Exercise aim |
Everything from the line that holds "List each element's" through the end of the records below is to be transcribed exactly, except the pictures.
*** Opening Input ***
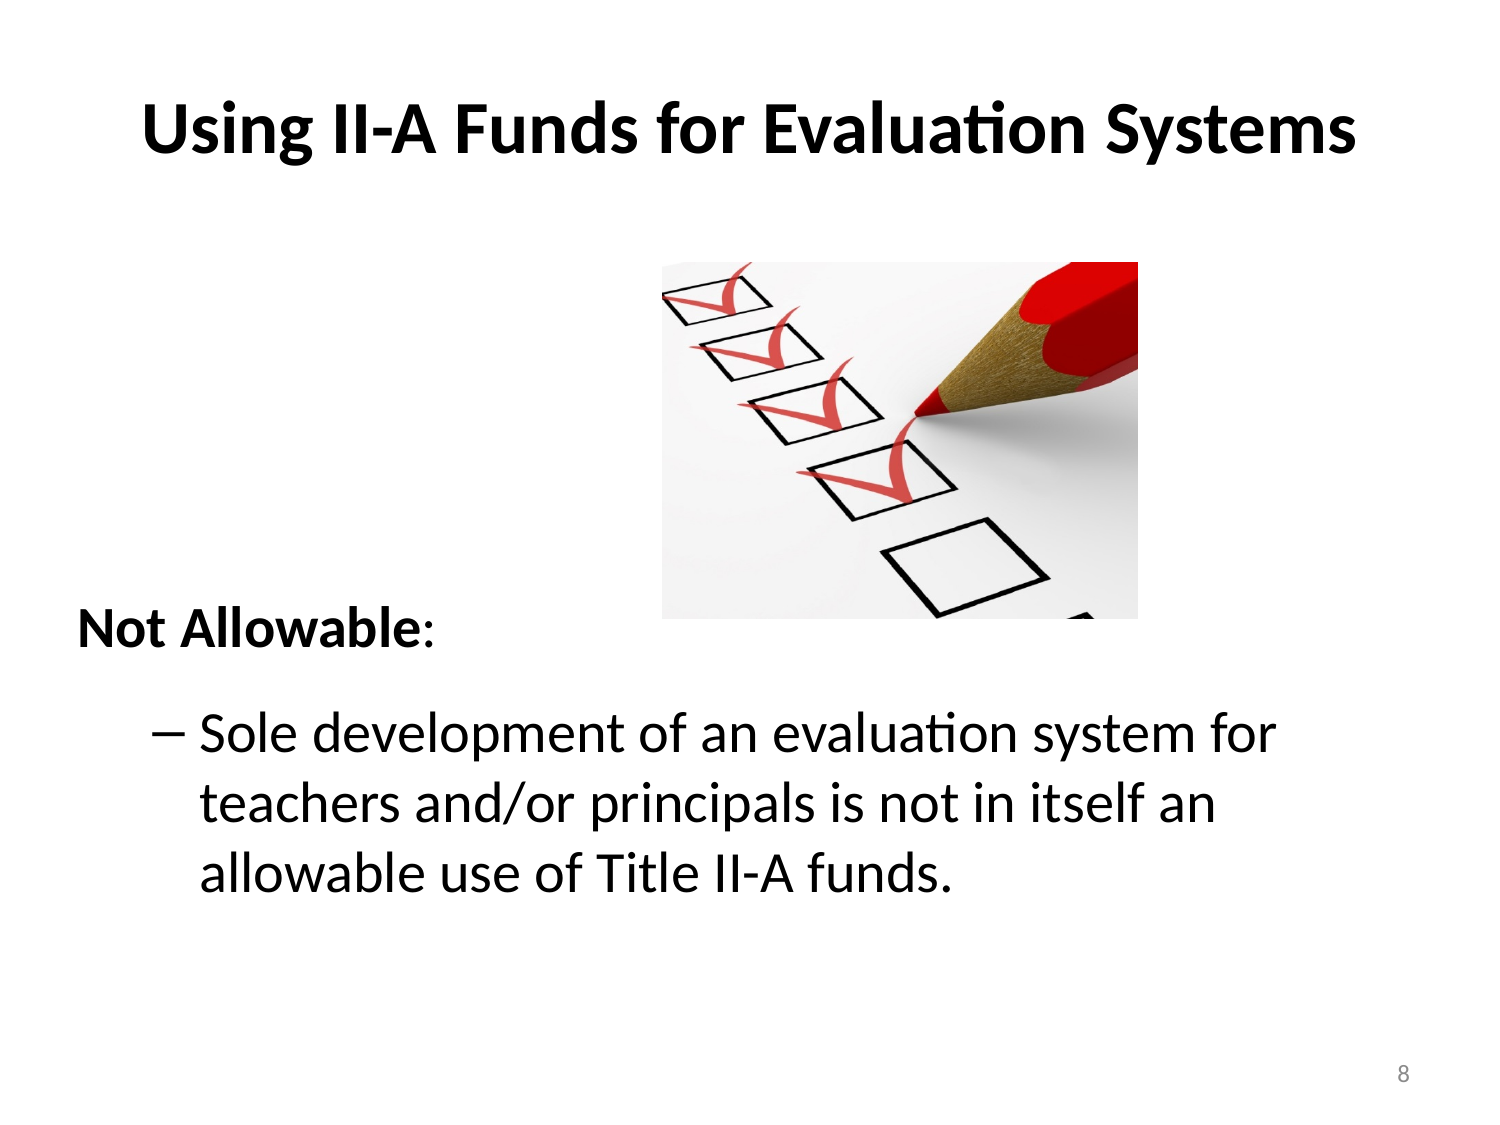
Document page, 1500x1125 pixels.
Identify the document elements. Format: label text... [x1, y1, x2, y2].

picture [662, 262, 1138, 619]
slide_number 8 [1074, 1042, 1425, 1103]
title Using II-A Funds for Evaluation Systems [75, 35, 1425, 213]
list Not Allowable: Sole development of an evaluation system for teachers and/or principals is not in itself an allowable use of Title II-A funds. [62, 500, 1413, 963]
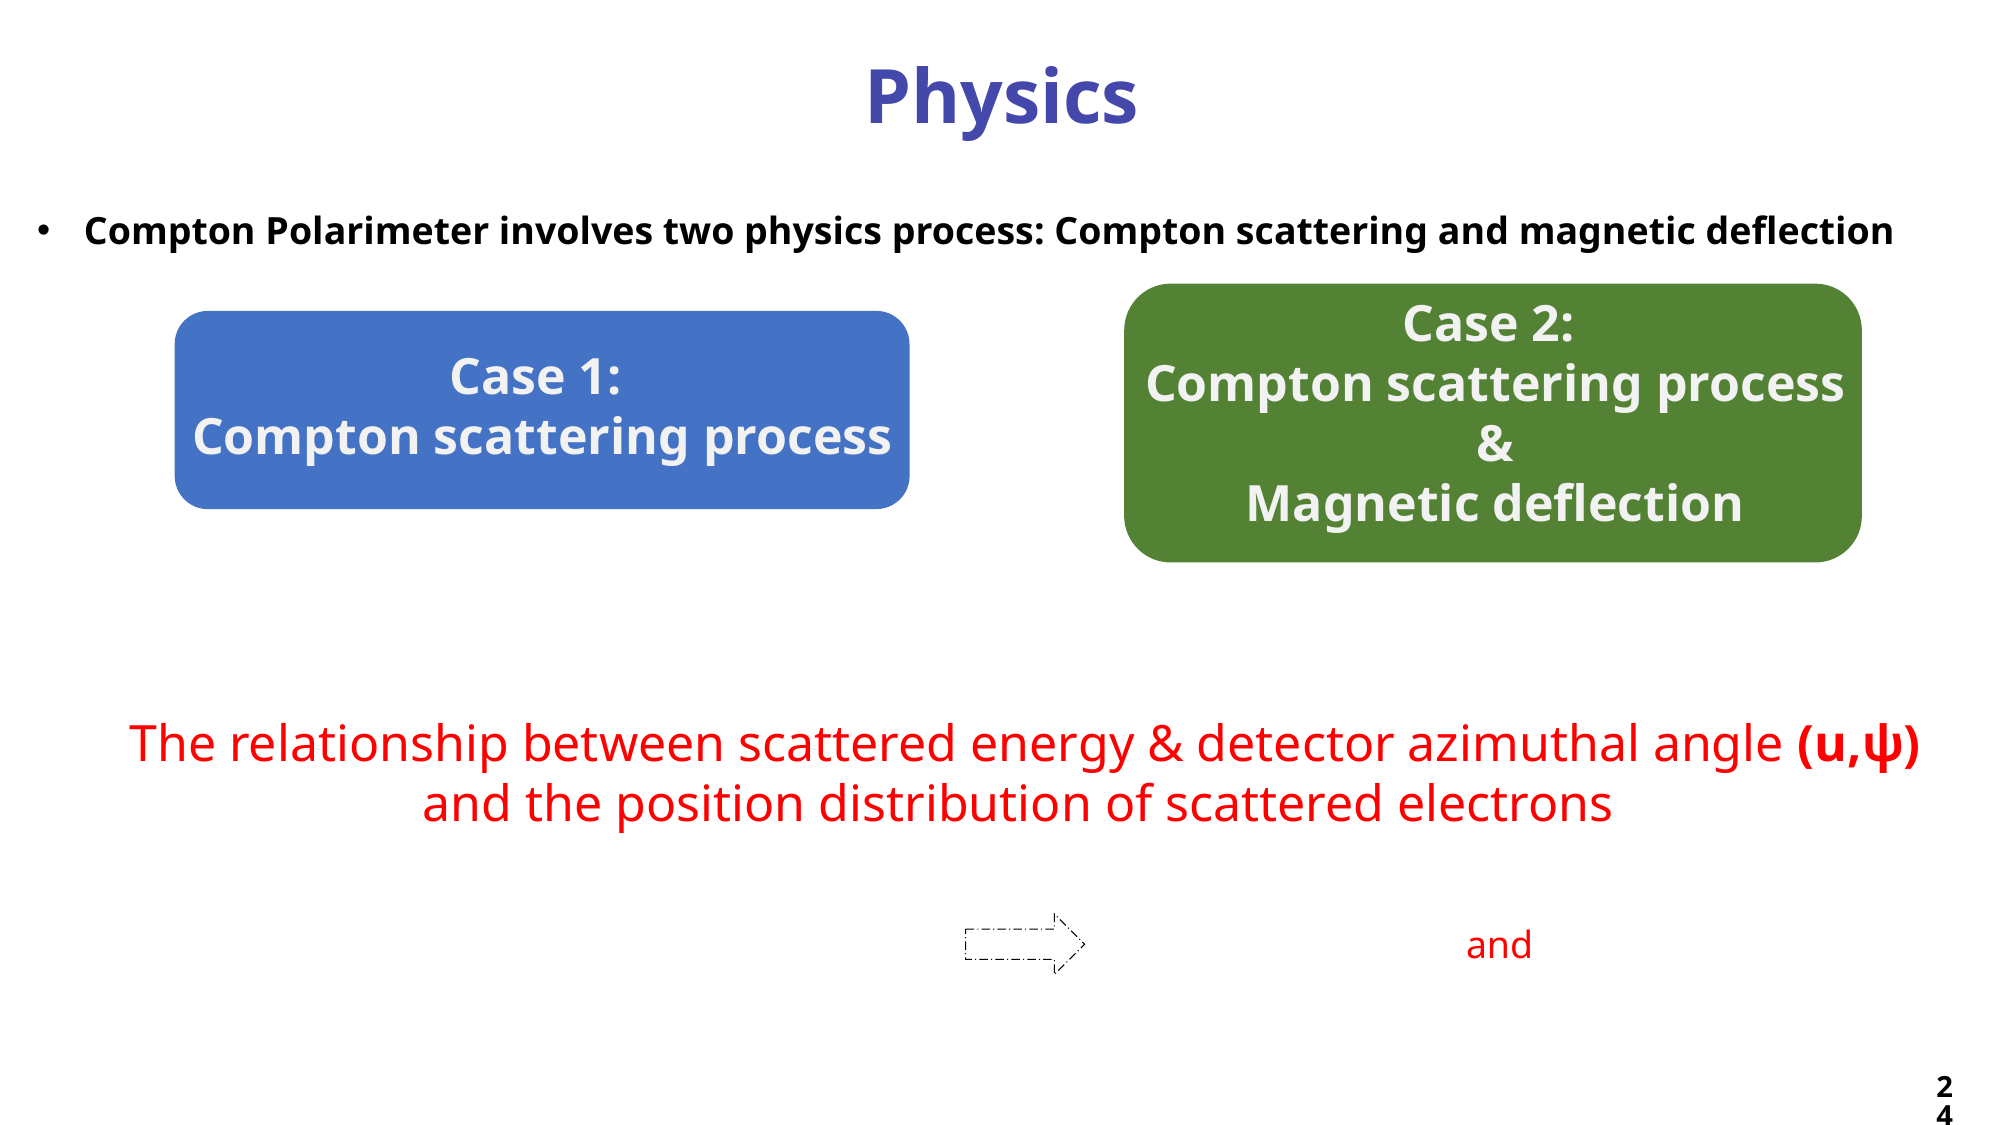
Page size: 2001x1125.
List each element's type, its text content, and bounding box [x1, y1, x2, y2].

text_box [173, 473, 911, 511]
text_box Case 1: Compton scattering process [90, 337, 995, 473]
text_box Compton Polarimeter involves two physics process: Compton scattering and magnetic deflection [22, 199, 1912, 260]
text_box [1129, 539, 1857, 564]
slide_number 24 [1921, 1058, 1973, 1119]
text_box Case 2: Compton scattering process & Magnetic deflection [1043, 283, 1947, 539]
text_box [174, 309, 910, 337]
text_box [964, 911, 1086, 978]
text_box Physics [34, 41, 1970, 146]
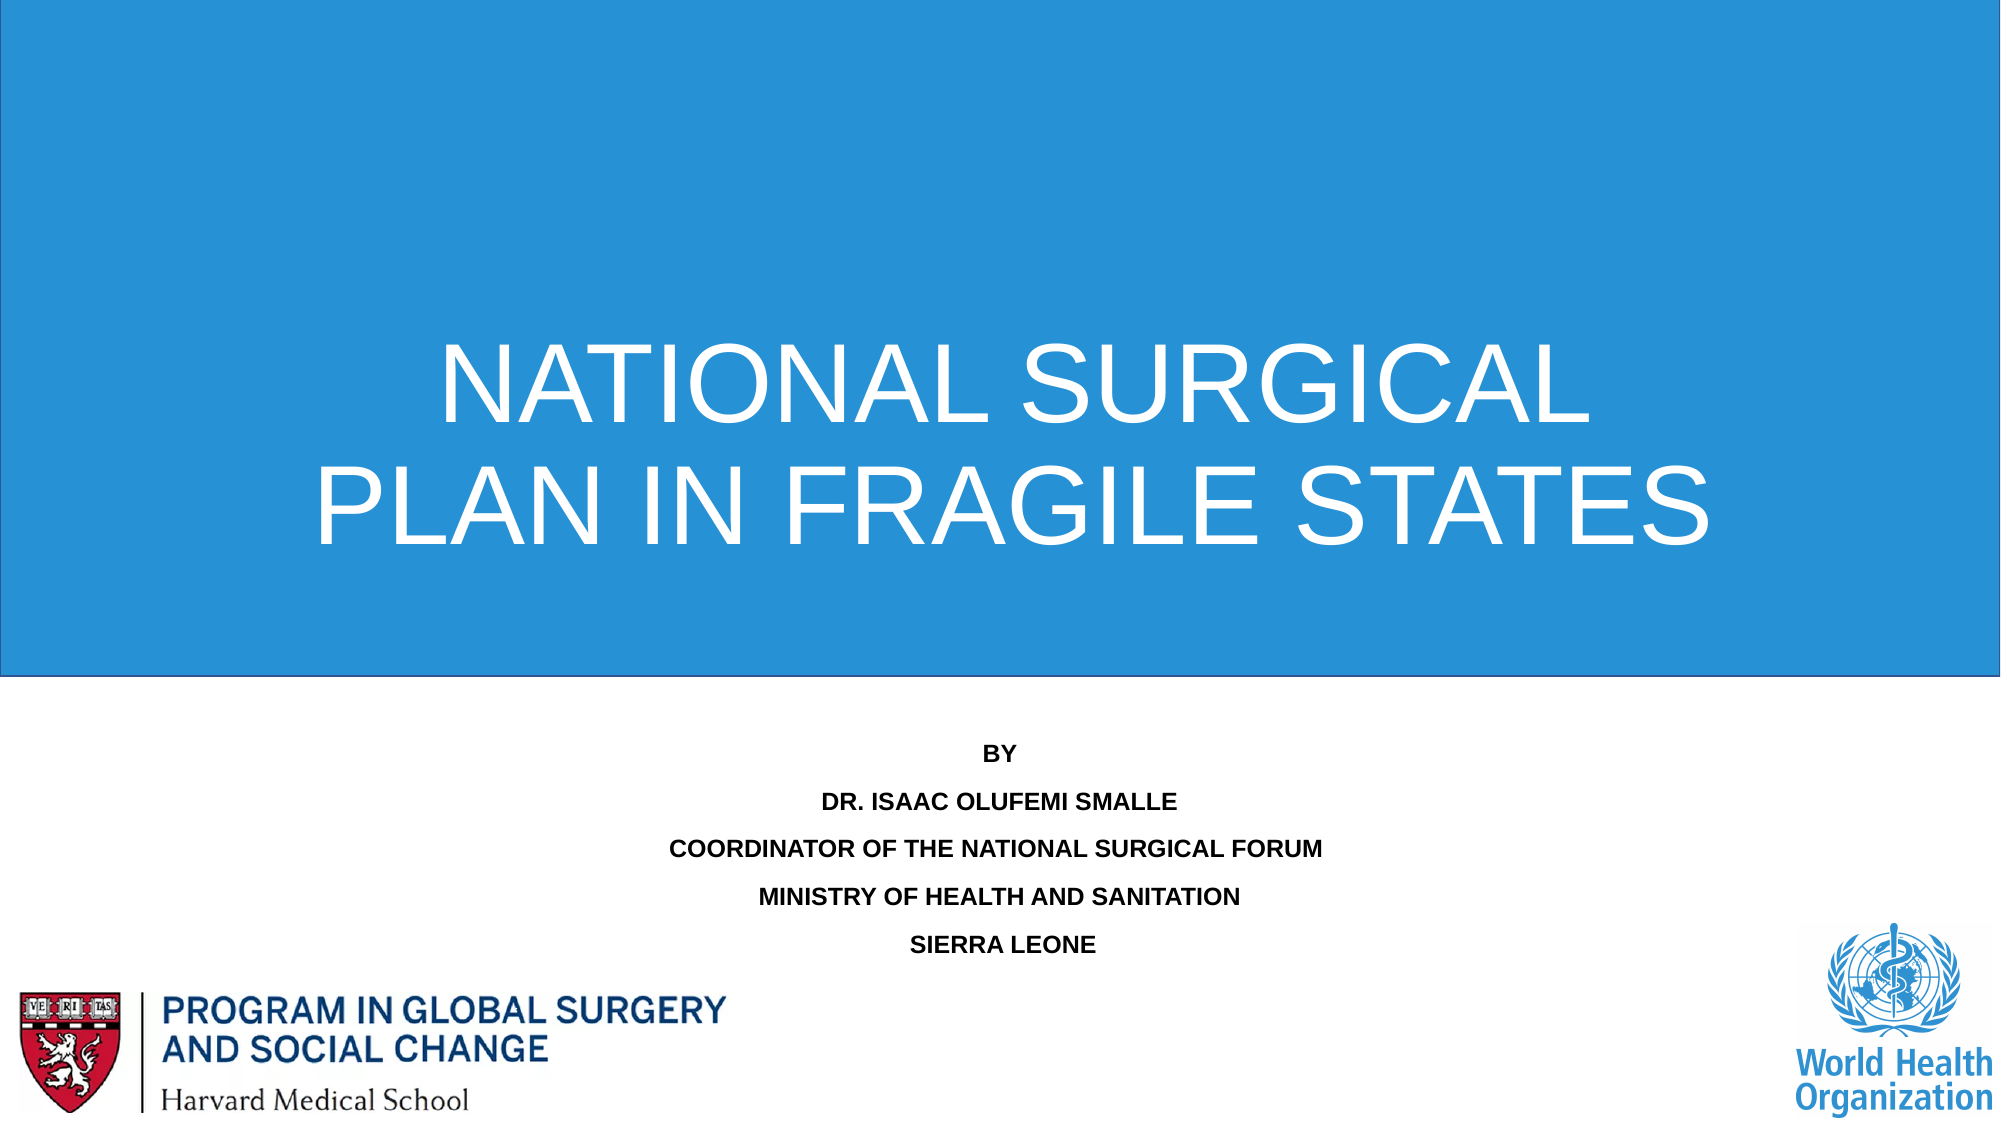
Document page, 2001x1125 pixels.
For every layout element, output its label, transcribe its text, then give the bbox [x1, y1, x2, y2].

picture [1796, 923, 1992, 1118]
subtitle BY DR. ISAAC OLUFEMI SMALLE COORDINATOR OF THE NATIONAL SURGICAL FORUM MINISTRY OF HEALTH AND SANITATION SIERRA LEONE [249, 733, 1750, 863]
picture [19, 992, 729, 1113]
title NATIONAL SURGICAL PLAN IN FRAGILE STATES [264, 184, 1764, 577]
*** Closing Input ***
Task answer |
List each element's type, its text content, and bounding box [x1, y1, x2, y2].

text_box [173, 473, 911, 511]
text_box Case 1: Compton scattering process [90, 337, 995, 473]
text_box Compton Polarimeter involves two physics process: Compton scattering and magnetic deflection [22, 199, 1912, 260]
text_box [1129, 539, 1857, 564]
slide_number 24 [1921, 1058, 1973, 1119]
text_box Case 2: Compton scattering process & Magnetic deflection [1043, 283, 1947, 539]
text_box [174, 309, 910, 337]
text_box [964, 911, 1086, 978]
text_box Physics [34, 41, 1970, 146]
Document page, 2001x1125 pixels.
For every layout element, output its label, transcribe its text, then give the bbox [x1, y1, x2, y2].

picture [1796, 923, 1992, 1118]
subtitle BY DR. ISAAC OLUFEMI SMALLE COORDINATOR OF THE NATIONAL SURGICAL FORUM MINISTRY OF HEALTH AND SANITATION SIERRA LEONE [249, 733, 1750, 863]
picture [19, 992, 729, 1113]
title NATIONAL SURGICAL PLAN IN FRAGILE STATES [264, 184, 1764, 577]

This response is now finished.